Soundtrack: Sweet Child O' Mine - Guns N Roses








Saturday 1 December 2012

I Read the News Today; Oh Boy.....

Not currently part of the
Key Stage 1 curriculum
(c) Private Eye
In the week that Lord Leveson released his report on press regulation and the media is awash with comment and opinion on a Free Press; our daughter has become a Free Reader.

To be a 'Free Reader' is a much coveted title at school; it means that you no longer have to follow a colour-coded reading book programme but can instead select any book that you like from the school library.  We are justly proud of our daughter, and delighted with her teachers.

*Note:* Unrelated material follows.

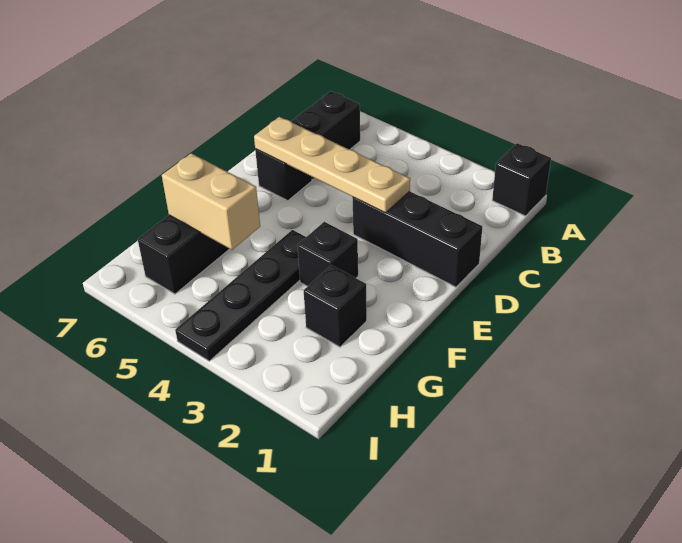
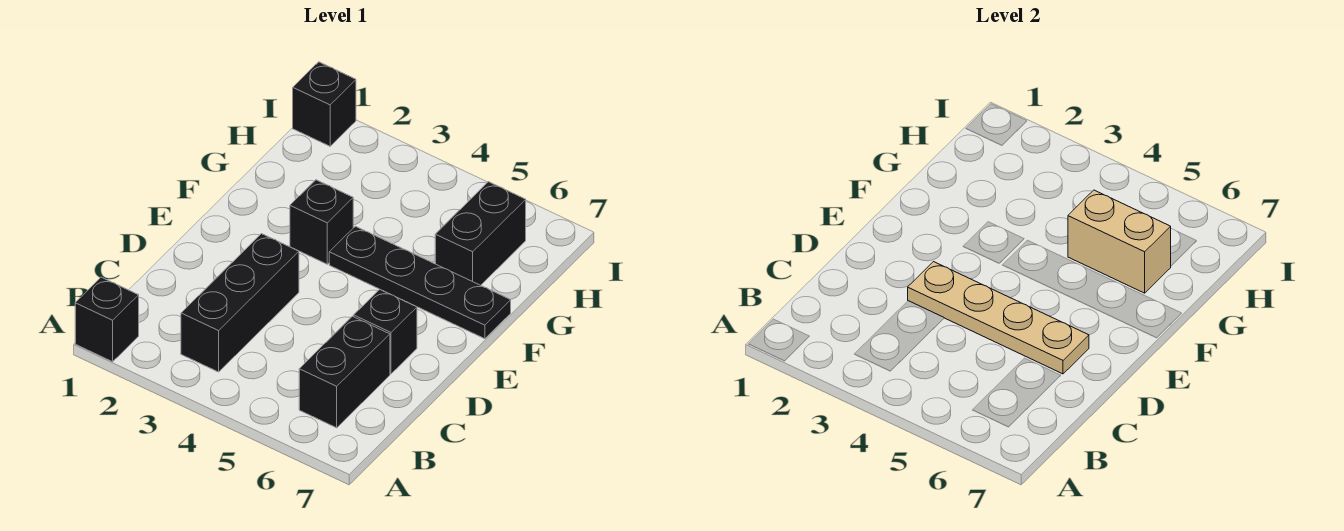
black 1x3 brick [353,191,482,287] -> black 1x3 brick turned to [181,234,299,372]
black 1x4 plate [175,230,306,361] -> black 1x4 plate turned to [329,226,511,339]
black 1x1 brick [304,265,367,347] -> black 1x1 brick moved to [293,62,356,146]

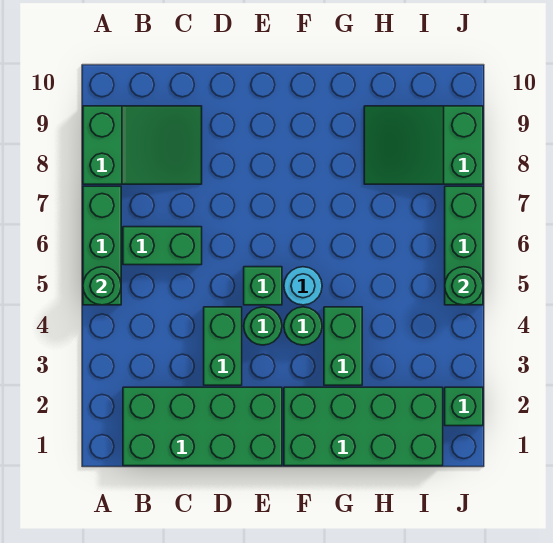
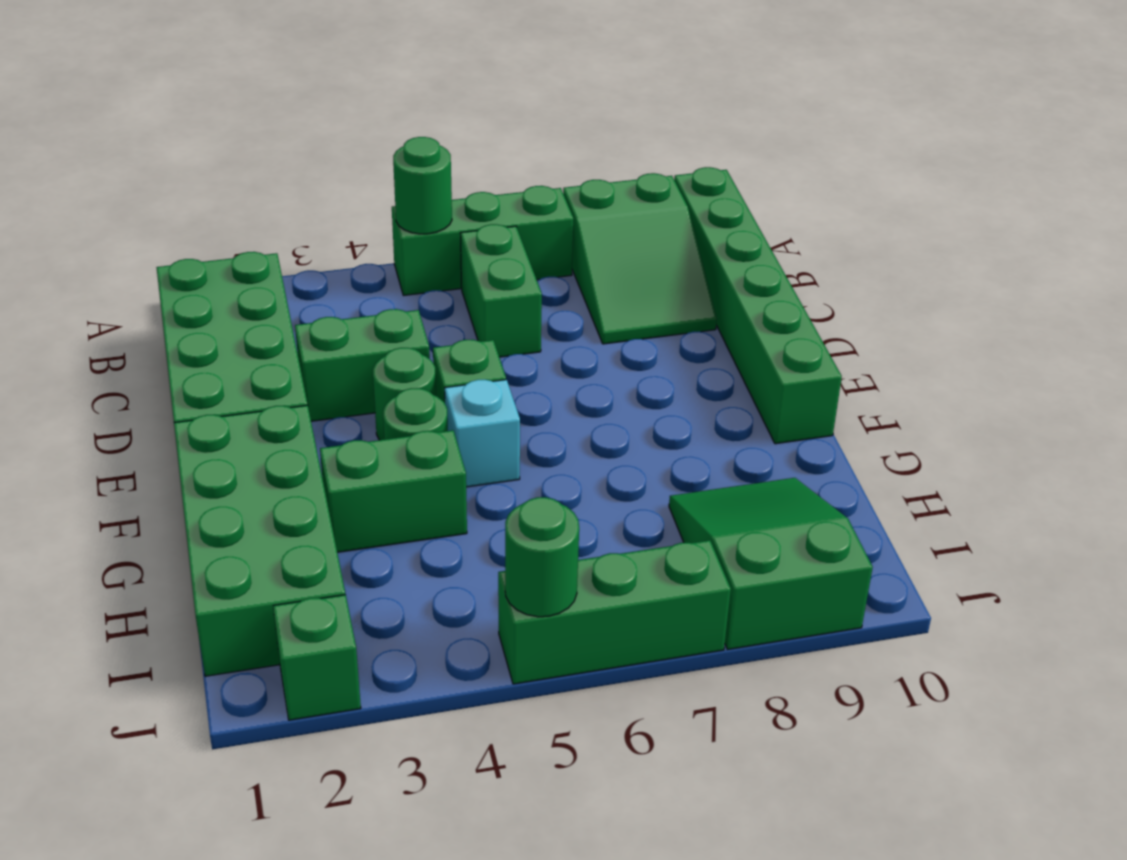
none -> green 1x6 brick [674,167,842,444]
cyan 1x1 round brick [284,267,322,305] -> cyan 1x1 brick [445,380,520,487]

Her confidence increased, she has taken to reading anything that she can see, whether it's intended for her or not.  As a result, she has given us cause to reconsider where we leave our reading material more than once this week. 

It began with her asking us who the man on the front of Private Eye was, then reading aloud the contents of his speech bubble.  She was disappointed to discover that the 'cover star' Lord Leveson is not related to Father Christmas because his outfit 'looks almost the same'.  It's a fair point but as interested as she was, we're not entirely sure she's ready for political critique and satire and so we've put it out of her reach.


(c) Johannes Eisele/AFP/Getty
This was followed by our son pointing out that there was a picture in the paper of 'Mary and Joseph'.  It was, in fact, an image of three Afghanistani women.  Taken on its own, it is a funny and understandable mistake for a child to make but for the fact that the accompanying story was about the murder of a young girl for refusing an arranged marriage.  Our daughter wanted to read the story.  Another paper gets put out of the way.


So we have agreed to make sure that we put anything that's not for little eyes out of sight and we think that we're doing ok.  And then I go to a shop in a nearby village where there is apparently great demand for 'adult' magazines.  I don't know what the legislation is on front covers at this point in time but apparently as long as there are stars over a woman's nipples then it is fine for it to be in plain view; even if she is attempting to lick the star off or is pointing at another part of her constellation-covered anatomy.  

As a child, The Sun was the favoured daily paper of my parents so rarely a day passed where I didn't see which 'lovely' had her baps out for the delectation of the British public.  There was also always a stash of 'dirty magazines' left in the local woods (with the internet not yet invented people took to the wilds with nothing but a magazine, a hanky and a furtive look) so I did not grow up unaware of quite how fascinating the female form is to so many, but I don't want it for my children.  You could argue that the magazines are out of their line of sight but that is to assume that they never look up or around them and that is also to assume that they cannot read.  For whilst the woman's breasts came with the requisite stars, her bottom half was concealed by the legend: "Footy Fanny!"  There is a part of me that wants to guffaw at its absolute shabbiness but as a mother I am appalled that a shop in the middle of a housing estate, and next to a nursery, is putting magazines like this just one display away from CBeebies magazine.  Thankfully our daughter didn't get the opportunity to look in that direction, she was too busy being led away with me muttering something about "they've run out of sweets"....

I remember hearing a woman who had not learned to read until adulthood say during an interview that it had been like someone turning up the volume on the world.  Whilst up until that point she had plenty of spoken conversation; the wording on signs, in papers, on the sides of vans, cars and buses, and the back of tins and packets had always been silent to her.  After learning to read she felt they were shouting out to grab her attention, crowding her brain with messages and urging her to read more.  This is how it is now for our little free reader, and it's our responsibility to make sure as far as possible, it's only the good stuff that gets heard. 


Soundtrack:  A Day in the Life - Neil Young, Live at Glastonbury 2009.  Makes my hair stand on end this one.